Output every entry below exactly as it is written.

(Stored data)

= Beginning of Section =

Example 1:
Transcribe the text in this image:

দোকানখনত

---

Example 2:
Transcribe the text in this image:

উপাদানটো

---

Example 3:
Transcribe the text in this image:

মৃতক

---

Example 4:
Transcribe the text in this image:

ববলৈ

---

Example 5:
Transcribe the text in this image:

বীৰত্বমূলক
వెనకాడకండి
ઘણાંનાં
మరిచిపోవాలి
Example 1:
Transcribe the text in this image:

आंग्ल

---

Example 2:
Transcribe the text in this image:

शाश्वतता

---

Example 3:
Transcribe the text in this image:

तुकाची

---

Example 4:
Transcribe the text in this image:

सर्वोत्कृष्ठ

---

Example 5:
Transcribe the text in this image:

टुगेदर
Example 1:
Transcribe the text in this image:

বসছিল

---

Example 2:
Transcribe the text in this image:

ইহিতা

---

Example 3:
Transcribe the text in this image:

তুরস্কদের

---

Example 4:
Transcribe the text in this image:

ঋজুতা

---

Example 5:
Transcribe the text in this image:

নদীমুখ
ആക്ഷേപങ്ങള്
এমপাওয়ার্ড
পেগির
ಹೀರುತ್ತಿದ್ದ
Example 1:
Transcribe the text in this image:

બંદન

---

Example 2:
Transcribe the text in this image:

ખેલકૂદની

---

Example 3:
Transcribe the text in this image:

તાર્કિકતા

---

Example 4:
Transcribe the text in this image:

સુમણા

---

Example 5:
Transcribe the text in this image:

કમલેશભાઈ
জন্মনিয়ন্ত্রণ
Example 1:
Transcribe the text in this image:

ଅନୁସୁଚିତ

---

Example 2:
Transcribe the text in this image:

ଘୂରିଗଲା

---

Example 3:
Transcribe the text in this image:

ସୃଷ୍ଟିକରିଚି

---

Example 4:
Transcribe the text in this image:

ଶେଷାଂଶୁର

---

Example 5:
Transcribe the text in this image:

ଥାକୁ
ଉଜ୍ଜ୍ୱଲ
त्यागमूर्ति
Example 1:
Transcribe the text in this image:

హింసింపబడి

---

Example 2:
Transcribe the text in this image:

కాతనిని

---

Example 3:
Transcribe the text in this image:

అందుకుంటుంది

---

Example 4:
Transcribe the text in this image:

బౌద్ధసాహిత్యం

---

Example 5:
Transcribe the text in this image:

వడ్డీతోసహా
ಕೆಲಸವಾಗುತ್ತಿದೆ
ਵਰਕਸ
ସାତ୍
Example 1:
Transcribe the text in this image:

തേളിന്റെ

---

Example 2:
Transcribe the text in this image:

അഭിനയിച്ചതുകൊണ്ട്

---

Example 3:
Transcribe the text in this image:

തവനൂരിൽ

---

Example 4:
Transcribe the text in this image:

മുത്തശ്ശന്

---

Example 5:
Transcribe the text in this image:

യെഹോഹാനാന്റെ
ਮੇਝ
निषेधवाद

= End of Section =

ANSWER BOX
Example 1:
Transcribe the text in this image:

দোকানখনত

---

Example 2:
Transcribe the text in this image:

উপাদানটো

---

Example 3:
Transcribe the text in this image:

মৃতক

---

Example 4:
Transcribe the text in this image:

ববলৈ

---

Example 5:
Transcribe the text in this image:

বীৰত্বমূলক
వెనకాడకండి
ઘણાંનાં
మరిచిపోవాలి
Example 1:
Transcribe the text in this image:

आंग्ल

---

Example 2:
Transcribe the text in this image:

शाश्वतता

---

Example 3:
Transcribe the text in this image:

तुकाची

---

Example 4:
Transcribe the text in this image:

सर्वोत्कृष्ठ

---

Example 5:
Transcribe the text in this image:

टुगेदर
Example 1:
Transcribe the text in this image:

বসছিল

---

Example 2:
Transcribe the text in this image:

ইহিতা

---

Example 3:
Transcribe the text in this image:

তুরস্কদের

---

Example 4:
Transcribe the text in this image:

ঋজুতা

---

Example 5:
Transcribe the text in this image:

নদীমুখ
ആക്ഷേപങ്ങള്
এমপাওয়ার্ড
পেগির
ಹೀರುತ್ತಿದ್ದ
Example 1:
Transcribe the text in this image:

બંદન

---

Example 2:
Transcribe the text in this image:

ખેલકૂદની

---

Example 3:
Transcribe the text in this image:

તાર્કિકતા

---

Example 4:
Transcribe the text in this image:

સુમણા

---

Example 5:
Transcribe the text in this image:

કમલેશભાઈ
জন্মনিয়ন্ত্রণ
Example 1:
Transcribe the text in this image:

ଅନୁସୁଚିତ

---

Example 2:
Transcribe the text in this image:

ଘୂରିଗଲା

---

Example 3:
Transcribe the text in this image:

ସୃଷ୍ଟିକରିଚି

---

Example 4:
Transcribe the text in this image:

ଶେଷାଂଶୁର

---

Example 5:
Transcribe the text in this image:

ଥାକୁ
ଉଜ୍ଜ୍ୱଲ
त्यागमूर्ति
Example 1:
Transcribe the text in this image:

హింసింపబడి

---

Example 2:
Transcribe the text in this image:

కాతనిని

---

Example 3:
Transcribe the text in this image:

అందుకుంటుంది

---

Example 4:
Transcribe the text in this image:

బౌద్ధసాహిత్యం

---

Example 5:
Transcribe the text in this image:

వడ్డీతోసహా
ಕೆಲಸವಾಗುತ್ತಿದೆ
ਵਰਕਸ
ସାତ୍
Example 1:
Transcribe the text in this image:

തേളിന്റെ

---

Example 2:
Transcribe the text in this image:

അഭിനയിച്ചതുകൊണ്ട്

---

Example 3:
Transcribe the text in this image:

തവനൂരിൽ

---

Example 4:
Transcribe the text in this image:

മുത്തശ്ശന്

---

Example 5:
Transcribe the text in this image:

യെഹോഹാനാന്റെ
ਮੇਝ
निषेधवाद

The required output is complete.